The compilations you can find here: https://www.ruinandredemption.com/new-covenant-2-additional-resources

Hope it's an encouragement. Still trying to pursue publishing but we'll see. If I self-publish I'll let you know.

Gratefully,

JB

- - -

Edit:

*Also new is a few minor corrections and changes in the lessons/footnotes

Reactions: Like 3 | Love 3 | Rejoicing 1


----------



## Smeagol (Nov 25, 2020)

Yes Publish!!! Your layout and explanations have been very influential for me grasping the relationships of the covenants as well as infant baptism! I would buy a hard copy or 3


----------



## retroGRAD3 (Nov 25, 2020)

Well done sir. Thank you for this wonderful resource.


----------



## Stephen L Smith (Nov 25, 2020)

G said:


> have been very influential for me grasping the relationships of the covenants as well as infant baptism!


So you now prefer sprinkling like cats rather than a full immersion like dogs? 

I second the suggestion to publish. I have found this work immensely helpful and have recommended this to pastors in my church denomination.
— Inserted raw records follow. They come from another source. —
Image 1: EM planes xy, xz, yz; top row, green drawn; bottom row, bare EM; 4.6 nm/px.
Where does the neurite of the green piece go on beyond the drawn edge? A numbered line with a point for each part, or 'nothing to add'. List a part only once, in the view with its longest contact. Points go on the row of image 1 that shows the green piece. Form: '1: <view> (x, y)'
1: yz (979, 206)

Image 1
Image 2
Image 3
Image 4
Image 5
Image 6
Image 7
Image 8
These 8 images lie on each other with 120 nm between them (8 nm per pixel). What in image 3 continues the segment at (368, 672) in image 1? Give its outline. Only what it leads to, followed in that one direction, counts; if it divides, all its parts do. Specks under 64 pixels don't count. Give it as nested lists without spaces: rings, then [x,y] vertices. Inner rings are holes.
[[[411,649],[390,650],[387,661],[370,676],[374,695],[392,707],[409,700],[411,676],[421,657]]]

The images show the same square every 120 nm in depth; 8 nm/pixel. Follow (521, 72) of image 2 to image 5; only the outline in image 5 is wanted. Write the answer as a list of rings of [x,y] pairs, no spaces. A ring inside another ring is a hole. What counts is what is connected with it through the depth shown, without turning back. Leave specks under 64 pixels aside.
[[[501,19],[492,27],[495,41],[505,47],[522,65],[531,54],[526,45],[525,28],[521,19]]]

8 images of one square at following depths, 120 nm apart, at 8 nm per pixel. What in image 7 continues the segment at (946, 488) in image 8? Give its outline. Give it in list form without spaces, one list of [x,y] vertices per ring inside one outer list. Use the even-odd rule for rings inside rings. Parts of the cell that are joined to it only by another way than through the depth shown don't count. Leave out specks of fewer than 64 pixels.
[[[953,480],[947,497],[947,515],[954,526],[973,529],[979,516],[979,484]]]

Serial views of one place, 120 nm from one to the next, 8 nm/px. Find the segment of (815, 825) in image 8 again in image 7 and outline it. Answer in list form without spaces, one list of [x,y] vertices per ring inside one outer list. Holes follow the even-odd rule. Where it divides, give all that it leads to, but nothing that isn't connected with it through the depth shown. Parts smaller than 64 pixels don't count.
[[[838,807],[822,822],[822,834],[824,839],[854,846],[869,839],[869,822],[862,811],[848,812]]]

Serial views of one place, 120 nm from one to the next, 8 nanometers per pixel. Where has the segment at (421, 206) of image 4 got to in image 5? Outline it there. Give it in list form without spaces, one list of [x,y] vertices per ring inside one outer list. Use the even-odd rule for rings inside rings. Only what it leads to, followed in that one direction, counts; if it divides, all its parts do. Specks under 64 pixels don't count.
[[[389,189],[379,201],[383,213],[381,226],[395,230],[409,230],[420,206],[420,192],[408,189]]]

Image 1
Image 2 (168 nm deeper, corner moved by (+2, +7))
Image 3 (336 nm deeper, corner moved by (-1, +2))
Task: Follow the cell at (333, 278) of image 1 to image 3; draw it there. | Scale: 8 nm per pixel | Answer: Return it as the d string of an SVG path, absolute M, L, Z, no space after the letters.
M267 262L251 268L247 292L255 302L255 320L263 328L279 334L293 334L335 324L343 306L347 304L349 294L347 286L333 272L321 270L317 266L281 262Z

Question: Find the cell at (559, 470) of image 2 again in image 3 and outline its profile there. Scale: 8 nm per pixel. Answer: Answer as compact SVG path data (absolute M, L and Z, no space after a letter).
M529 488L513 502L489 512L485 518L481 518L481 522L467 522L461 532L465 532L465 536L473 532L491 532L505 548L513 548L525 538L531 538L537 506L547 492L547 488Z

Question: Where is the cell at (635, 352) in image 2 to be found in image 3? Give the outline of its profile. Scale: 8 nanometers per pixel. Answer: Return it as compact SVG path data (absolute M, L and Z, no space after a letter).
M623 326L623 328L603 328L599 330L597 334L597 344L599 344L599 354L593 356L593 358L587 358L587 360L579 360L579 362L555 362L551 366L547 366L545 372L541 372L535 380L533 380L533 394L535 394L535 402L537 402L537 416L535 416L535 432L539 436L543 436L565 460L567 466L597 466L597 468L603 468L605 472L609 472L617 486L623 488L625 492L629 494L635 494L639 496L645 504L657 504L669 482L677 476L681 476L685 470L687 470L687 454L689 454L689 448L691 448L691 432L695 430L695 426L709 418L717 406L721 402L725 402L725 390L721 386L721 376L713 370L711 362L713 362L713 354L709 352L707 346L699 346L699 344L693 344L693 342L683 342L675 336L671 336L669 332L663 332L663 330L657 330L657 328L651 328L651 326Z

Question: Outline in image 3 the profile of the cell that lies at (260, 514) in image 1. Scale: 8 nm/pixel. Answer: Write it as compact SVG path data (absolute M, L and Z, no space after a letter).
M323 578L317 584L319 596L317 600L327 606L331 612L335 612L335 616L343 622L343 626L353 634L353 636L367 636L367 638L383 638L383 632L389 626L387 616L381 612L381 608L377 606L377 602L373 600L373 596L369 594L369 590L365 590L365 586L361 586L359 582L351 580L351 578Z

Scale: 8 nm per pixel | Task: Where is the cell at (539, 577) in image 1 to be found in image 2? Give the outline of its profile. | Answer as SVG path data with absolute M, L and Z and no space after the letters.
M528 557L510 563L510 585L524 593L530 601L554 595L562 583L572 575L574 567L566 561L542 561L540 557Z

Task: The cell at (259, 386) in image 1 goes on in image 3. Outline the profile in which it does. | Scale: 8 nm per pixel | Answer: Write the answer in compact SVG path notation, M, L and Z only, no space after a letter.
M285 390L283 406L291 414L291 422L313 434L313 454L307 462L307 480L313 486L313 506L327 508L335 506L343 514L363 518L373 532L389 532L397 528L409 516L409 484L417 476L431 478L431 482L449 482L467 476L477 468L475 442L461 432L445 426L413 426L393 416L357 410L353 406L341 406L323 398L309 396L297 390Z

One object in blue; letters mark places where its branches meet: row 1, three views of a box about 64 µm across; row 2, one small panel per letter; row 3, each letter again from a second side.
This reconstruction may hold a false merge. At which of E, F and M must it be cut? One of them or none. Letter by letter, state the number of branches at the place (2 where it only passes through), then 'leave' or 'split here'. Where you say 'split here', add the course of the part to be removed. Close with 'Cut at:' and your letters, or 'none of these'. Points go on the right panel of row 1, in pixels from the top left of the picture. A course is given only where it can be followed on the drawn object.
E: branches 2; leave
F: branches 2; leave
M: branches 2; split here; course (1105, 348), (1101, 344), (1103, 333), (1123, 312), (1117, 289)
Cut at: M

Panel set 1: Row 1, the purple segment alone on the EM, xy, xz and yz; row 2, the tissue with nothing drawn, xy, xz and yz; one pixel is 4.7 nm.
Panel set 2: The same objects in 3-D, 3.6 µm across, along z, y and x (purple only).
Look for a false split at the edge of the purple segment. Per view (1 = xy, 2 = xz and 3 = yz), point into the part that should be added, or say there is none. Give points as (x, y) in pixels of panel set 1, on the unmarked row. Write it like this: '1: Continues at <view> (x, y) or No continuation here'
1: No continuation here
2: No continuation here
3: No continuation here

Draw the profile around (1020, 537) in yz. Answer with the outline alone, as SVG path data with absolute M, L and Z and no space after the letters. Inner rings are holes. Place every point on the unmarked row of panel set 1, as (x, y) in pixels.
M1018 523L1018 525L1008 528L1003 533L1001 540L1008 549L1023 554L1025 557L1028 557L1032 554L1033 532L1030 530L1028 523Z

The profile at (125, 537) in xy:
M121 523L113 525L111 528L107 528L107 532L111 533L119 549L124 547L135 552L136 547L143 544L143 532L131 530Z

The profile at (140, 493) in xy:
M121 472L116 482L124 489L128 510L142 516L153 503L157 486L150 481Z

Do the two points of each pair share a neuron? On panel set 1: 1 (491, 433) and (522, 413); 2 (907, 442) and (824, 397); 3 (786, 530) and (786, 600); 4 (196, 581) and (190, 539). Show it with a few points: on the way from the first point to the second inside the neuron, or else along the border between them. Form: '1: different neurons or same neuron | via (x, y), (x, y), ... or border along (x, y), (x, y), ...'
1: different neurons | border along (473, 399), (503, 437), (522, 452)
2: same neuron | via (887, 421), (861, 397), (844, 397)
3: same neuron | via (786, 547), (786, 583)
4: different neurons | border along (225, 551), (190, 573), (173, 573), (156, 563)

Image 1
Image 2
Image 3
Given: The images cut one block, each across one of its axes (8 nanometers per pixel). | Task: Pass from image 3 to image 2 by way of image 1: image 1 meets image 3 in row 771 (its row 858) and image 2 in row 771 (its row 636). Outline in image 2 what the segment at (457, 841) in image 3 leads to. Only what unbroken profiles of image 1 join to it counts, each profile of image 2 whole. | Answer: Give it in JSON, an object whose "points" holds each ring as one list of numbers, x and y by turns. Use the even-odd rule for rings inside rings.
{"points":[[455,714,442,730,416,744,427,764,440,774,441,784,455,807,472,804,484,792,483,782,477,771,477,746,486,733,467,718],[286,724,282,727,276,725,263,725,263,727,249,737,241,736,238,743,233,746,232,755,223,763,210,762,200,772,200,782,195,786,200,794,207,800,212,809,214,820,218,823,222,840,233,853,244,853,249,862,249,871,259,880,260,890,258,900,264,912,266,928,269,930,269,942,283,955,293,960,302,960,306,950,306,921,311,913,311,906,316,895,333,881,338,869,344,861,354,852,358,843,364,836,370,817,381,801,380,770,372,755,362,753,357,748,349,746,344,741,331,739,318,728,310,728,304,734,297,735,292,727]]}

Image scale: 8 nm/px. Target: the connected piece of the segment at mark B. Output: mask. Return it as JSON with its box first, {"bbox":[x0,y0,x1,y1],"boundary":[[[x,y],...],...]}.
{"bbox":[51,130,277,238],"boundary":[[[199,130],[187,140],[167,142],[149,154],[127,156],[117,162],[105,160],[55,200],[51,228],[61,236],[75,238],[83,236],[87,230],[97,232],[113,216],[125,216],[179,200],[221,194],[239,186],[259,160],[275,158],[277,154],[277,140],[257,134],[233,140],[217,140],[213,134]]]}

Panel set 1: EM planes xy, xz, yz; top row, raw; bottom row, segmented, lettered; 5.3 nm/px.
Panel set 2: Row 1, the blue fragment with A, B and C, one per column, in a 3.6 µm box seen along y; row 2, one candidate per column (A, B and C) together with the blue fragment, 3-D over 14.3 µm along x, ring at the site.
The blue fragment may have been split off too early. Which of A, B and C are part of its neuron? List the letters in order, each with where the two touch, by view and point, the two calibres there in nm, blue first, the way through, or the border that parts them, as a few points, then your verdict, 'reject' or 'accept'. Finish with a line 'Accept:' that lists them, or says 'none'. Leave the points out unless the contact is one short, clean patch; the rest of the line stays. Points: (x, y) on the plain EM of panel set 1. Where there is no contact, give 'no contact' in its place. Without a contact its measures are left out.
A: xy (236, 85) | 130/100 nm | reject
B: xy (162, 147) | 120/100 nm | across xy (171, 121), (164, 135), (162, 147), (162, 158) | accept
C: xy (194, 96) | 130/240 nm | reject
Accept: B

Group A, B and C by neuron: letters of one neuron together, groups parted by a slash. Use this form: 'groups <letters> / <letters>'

I think it would work great if the student summary notes were reformatted as a study guide.

Reactions: Like 1


----------



## BRK (Nov 25, 2020)

Thank you so much! I've been going through your lessons. Your comments on the imputed guilt of Adam's sin I had never thought through before. I look forward to exploring the remaining content. God bless!


----------